Isopropanol DNA Precipitation - Best for DNA Concentration

Transfer desired amount of aqueous DNA solution to a fresh microtube. (70 ul)

Add 3.0 M pH 5.2 sodium acetate to the DNA solution to result in a final concentration of 0.3 M sodium acetate. (7 ul)

Add 0.6–0.7 volume of isopropanol at room temperature and mix well. (50 ul)

Point caps of tubes out to help identify pellet location below cap. Centrifuge the sample immediately at 10,000–15,000 x g for 20–30 min in a microcentrifuge tube at 4°C.

Identify the pelleted DNA. Carefully decant the supernatant fluid into a fresh labeled tube without losing the pellet.

Wash the DNA pellet by adding 500 ul or more (depending on the size of the preparation) of room-temperature 70% ethanol. Flick tube and invert several times until pellet is removed from the side of the tube and all sides can be washed.

Centrifuge the sample at 10,000–15,000 x g for 20–30 min at 4°C.

Visually identify the pellet. Pour out ethanol.  Tap tube gently on paper towel, being sure to keep track of the pellet.
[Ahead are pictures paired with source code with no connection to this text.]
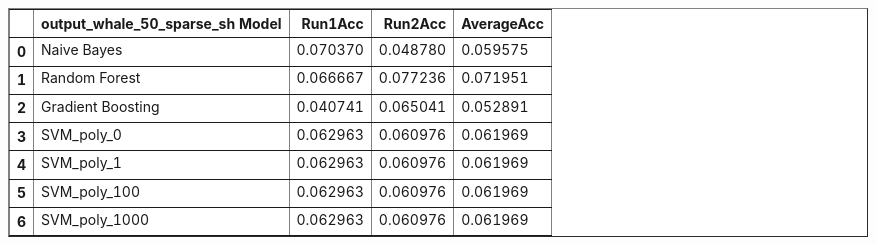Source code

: 

<div>
<table border="1" class="dataframe">
  <thead>
    <tr style="text-align: right;">
      <th></th>
      <th>output_whale_50_sparse_sh Model</th>
      <th>Run1Acc</th>
      <th>Run2Acc</th>
      <th>AverageAcc</th>
    </tr>
  </thead>
  <tbody>
    <tr>
      <th>0</th>
      <td>Naive Bayes</td>
      <td>0.070370</td>
      <td>0.048780</td>
      <td>0.059575</td>
    </tr>
    <tr>
      <th>1</th>
      <td>Random Forest</td>
      <td>0.066667</td>
      <td>0.077236</td>
      <td>0.071951</td>
    </tr>
    <tr>
      <th>2</th>
      <td>Gradient Boosting</td>
      <td>0.040741</td>
      <td>0.065041</td>
      <td>0.052891</td>
    </tr>
    <tr>
      <th>3</th>
      <td>SVM_poly_0</td>
      <td>0.062963</td>
      <td>0.060976</td>
      <td>0.061969</td>
    </tr>
    <tr>
      <th>4</th>
      <td>SVM_poly_1</td>
      <td>0.062963</td>
      <td>0.060976</td>
      <td>0.061969</td>
    </tr>
    <tr>
      <th>5</th>
      <td>SVM_poly_100</td>
      <td>0.062963</td>
      <td>0.060976</td>
      <td>0.061969</td>
    </tr>
    <tr>
      <th>6</th>
      <td>SVM_poly_1000</td>
      <td>0.062963</td>
      <td>0.060976</td>
      <td>0.061969</td>
    </tr>
    <tr>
Optional: For high quality DNA applications requiring very clean DNA extractions, repeat steps 6-8. More ethanol washes will increase quality but will negatively affect recovery.

After last ethanol wash, use a pipette to remove any ethanol that remains after decanting.

Allow samples to air dry at room temperature for 10-20 min. When pellet turns from white to clear the pellet is dry. Do not over dry.

Resuspend the DNA pellet in Tris, TE (pH 8.0), or molecular grade water.  Incubate in 4°C overnight for more complete resuspension. For long term storage, store at -20°C.